The cause of the crash was independently investigated by two agencies in two countries: the United States National Transportation Safety Board (NTSB) and the Indonesian National Transportation Safety Committee (NTSC). The NTSB, which had jurisdiction based on Boeing's manufacture of the aircraft in the United States, investigated the crash under lead investigator Greg Feith. Its investigation concluded that the crash was the result of deliberate flight control inputs, most likely by the captain. The Indonesian NTSC, led by Engineering Professor Oetarjo Diran, was unable to determine a cause of the crash.
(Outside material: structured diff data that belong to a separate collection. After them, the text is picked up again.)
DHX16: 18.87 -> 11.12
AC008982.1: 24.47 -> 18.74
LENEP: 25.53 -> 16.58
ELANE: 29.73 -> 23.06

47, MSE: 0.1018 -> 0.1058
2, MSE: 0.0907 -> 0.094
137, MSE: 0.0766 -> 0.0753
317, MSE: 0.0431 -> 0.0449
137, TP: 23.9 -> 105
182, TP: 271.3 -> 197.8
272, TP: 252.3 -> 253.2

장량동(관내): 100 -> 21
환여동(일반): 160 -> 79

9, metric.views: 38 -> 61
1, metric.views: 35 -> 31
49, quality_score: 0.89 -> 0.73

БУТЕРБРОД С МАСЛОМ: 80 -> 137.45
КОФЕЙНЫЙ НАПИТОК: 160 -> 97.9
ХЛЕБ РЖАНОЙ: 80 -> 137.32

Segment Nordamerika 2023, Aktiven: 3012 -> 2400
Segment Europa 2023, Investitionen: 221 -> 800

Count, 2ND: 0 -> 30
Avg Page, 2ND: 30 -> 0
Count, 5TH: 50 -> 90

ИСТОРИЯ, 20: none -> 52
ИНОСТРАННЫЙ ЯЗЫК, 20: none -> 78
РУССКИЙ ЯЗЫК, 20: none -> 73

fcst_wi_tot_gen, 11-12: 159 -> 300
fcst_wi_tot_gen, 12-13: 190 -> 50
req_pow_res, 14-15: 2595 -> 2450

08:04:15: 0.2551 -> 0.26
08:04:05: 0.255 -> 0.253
Another potential factor that led to the crash of the 737 aircraft was the power control unit (PCU) that controlled the aircraft's rudder. The cause of some 737 crashes such as USAir Flight 427 had been attributed to the 737's rudder issues. Although the NTSB and PCU manufacturer Parker Hannifin had already determined that the PCU was properly working, and thus not the cause of the crash, a private investigation into the crash for a civil lawsuit tried by jury in a California state court in Los Angeles, which was not allowed to hear or consider the NTSB's and Parker Hannifin's conclusions, decided that the crash was caused by a defective servo valve inside the PCU, based on forensic findings from an electron microscope which determined that minute defects within the PCU had caused the rudder hard-over and a subsequent uncontrollable flight and crash. The manufacturer of the aircraft's rudder controls and the families later reached an out-of-court settlement.